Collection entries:
——————————

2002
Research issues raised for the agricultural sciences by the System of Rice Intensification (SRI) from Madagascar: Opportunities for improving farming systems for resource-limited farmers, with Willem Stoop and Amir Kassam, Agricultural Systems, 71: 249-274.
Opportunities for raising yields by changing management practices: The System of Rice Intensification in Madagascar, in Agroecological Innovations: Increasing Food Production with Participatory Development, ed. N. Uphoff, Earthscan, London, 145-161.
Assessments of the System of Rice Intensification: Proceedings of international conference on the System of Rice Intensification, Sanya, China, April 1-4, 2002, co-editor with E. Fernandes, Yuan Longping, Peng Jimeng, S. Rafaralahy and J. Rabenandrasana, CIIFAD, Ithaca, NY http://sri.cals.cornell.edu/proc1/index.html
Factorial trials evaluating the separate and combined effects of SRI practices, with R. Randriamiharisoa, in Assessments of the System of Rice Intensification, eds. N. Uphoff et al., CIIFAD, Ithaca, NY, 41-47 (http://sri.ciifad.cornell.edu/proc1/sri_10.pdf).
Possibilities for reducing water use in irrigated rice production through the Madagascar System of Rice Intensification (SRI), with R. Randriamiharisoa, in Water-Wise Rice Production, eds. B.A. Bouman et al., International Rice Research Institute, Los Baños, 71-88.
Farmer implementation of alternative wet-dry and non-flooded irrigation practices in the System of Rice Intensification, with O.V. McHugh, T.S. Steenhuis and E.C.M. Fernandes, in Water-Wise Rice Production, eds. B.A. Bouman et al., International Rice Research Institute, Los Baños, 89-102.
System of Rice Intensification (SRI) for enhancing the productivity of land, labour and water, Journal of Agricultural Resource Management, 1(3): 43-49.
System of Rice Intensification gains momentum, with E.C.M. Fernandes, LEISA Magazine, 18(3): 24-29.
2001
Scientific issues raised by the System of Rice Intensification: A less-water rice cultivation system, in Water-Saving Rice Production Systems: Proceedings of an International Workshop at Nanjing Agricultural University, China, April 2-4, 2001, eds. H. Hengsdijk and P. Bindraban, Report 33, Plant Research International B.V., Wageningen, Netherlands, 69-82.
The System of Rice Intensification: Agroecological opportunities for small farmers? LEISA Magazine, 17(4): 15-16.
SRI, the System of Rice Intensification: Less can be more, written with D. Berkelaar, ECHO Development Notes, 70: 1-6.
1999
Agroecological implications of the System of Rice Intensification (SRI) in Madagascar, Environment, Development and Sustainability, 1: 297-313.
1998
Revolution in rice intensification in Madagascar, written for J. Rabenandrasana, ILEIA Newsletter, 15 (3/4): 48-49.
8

——————————

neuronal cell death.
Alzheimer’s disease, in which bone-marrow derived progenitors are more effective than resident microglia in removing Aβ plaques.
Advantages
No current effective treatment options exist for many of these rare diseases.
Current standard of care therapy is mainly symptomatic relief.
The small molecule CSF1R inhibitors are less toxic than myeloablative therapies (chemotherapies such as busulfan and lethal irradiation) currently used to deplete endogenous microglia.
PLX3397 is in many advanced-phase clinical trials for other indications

——————————

> _Work task_: Please determine how many lines in the entries contain the word "farmers" and answer with the number alone.

> _Answer space_: 2